Киконя пролежал в больнице больше полугода, и когда он снова появился в классе, это был уже совсем другой человек. В нем вдруг обнаружился интеллектуал. Оказалось, что он начитан, хорошо играет в шахматы и довольно свободно читает по-немецки и по-английски. С ним стало интересно разговаривать. О книгах. О кино. О марках. Он способен был с изысканной небрежностью толковать о Мату-Гросу, Великой Сабане и о таинственных мезас, послуживших прообразом Затерянного Мира. Он без запинки перечислял имена первобытных чудовищ, таящихся в трясинах Конго и Убанги-Шари: лдау, шипекве, липата, мокеле-мбембе, аилали, бади-уи, нгакуола-нгоу… Станислав обнаружил все это с некоторым удивлением, и они стали общаться регулярно. Тем более, выяснилось, что Кикон с бабушкой и с дедом, медицинским генерал-лейтенантом, профессором Военно-Медицинской Академии, живет, оказывается, как раз напротив Станиславова дома, так что они могли через улицу обмениваться условными жестами, а также перемигиваться электрическими фонариками по системе Морзе.
2
Рукопись свою Станислав начал следующим образом:
«Свою Основную Теорему я мог бы сформулировать прямо сейчас, но это, наверное, было бы неправильно. Наверное, правильно будет, если эта Теорема возникнет из текста по мере его прочтения, как неизбежный вывод, абсолютно логичный и единственно возможный.
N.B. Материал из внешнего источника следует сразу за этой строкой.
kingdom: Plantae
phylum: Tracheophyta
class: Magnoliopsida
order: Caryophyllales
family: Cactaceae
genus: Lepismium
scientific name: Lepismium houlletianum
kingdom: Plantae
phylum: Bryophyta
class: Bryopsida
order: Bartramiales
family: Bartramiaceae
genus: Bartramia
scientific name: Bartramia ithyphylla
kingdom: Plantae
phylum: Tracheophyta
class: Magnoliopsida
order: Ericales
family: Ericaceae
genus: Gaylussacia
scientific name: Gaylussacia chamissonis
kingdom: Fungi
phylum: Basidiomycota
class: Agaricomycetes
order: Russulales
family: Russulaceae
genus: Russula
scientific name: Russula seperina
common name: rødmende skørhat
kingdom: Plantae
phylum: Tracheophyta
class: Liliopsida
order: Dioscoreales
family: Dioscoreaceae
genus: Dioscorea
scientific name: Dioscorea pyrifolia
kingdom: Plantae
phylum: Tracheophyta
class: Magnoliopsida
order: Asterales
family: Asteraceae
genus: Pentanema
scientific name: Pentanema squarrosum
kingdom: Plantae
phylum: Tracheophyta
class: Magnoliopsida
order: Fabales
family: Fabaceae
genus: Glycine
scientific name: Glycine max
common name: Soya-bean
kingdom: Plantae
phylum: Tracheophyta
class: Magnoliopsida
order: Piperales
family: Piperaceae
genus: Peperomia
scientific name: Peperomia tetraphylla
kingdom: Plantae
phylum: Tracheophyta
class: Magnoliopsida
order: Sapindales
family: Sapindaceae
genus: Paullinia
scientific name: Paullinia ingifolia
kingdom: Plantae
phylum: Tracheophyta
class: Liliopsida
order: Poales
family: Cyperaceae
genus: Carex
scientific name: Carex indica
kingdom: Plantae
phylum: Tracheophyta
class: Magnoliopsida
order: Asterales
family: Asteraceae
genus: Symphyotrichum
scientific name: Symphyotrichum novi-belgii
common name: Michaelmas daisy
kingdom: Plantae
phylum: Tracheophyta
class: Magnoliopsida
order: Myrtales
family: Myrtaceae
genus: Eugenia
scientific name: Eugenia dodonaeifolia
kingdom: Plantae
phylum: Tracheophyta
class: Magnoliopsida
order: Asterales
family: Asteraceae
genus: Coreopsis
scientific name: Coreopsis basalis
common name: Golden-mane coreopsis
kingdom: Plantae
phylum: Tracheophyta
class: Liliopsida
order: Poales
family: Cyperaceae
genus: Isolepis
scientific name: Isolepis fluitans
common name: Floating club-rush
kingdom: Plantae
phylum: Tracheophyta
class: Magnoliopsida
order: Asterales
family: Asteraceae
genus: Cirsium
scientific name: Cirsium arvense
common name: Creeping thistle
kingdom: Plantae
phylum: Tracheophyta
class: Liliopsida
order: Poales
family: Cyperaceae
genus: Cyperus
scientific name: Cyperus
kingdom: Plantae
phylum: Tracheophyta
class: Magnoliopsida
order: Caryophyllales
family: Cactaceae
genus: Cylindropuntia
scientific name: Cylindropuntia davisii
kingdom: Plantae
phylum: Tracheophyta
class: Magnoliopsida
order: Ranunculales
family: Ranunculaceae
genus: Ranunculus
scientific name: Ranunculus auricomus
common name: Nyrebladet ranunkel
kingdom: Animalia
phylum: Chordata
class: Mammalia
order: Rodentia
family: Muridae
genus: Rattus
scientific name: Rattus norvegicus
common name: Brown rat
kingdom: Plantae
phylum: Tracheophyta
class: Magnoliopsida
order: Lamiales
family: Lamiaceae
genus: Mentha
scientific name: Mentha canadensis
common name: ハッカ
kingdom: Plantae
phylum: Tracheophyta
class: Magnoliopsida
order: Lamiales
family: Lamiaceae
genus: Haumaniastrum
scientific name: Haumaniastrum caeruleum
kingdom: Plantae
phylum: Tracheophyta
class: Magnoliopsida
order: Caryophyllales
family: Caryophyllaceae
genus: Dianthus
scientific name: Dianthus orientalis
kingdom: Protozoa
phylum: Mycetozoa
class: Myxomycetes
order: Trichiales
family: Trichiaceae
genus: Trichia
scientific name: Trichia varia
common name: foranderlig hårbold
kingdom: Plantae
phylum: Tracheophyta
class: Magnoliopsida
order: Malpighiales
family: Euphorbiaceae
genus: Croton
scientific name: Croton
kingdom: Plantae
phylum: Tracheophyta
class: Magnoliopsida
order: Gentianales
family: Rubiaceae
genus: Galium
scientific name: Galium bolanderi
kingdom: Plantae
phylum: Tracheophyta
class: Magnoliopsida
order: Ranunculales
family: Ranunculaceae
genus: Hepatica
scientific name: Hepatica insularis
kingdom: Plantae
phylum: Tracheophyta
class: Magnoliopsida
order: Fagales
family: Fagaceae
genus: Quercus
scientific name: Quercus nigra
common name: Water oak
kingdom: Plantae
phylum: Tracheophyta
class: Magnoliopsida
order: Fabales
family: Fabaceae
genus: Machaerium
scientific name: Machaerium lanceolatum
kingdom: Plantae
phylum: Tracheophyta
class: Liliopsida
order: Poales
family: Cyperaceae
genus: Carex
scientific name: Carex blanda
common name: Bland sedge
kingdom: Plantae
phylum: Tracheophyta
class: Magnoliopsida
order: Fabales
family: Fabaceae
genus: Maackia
То обстоятельство, что я выжил и дотянул до нынешних своих без малого уже сорока лет, есть само по себе почти чудо. (Ибо что есть чудо? Суперпозиция маловероятных событий, и ничего более).
В тридцать седьмом году отца исключили из партии. Он пришел домой в начале первого ночи, сел за стол, положил мертвые руки по обе стороны от тарелки с борщом и сидел тихо, — черный, с мертвыми глазами, мертвый, он даже не дышал — так, по крайней мере, показалось матери, которая все уже поняла и молча плакала, сидя напротив него, по другую сторону стола.
Потом, уже наверное часа в два, вдруг грянул телефон. Отец бросился. Невнятный незнакомый голос проговорил из трубки: „Зиновий. Немедленно, как есть, отправляйся на вокзал и уезжай в Москву. Немедленно, ты понял меня? Билет возьми с брони обкома…“ И заныли короткие гудки.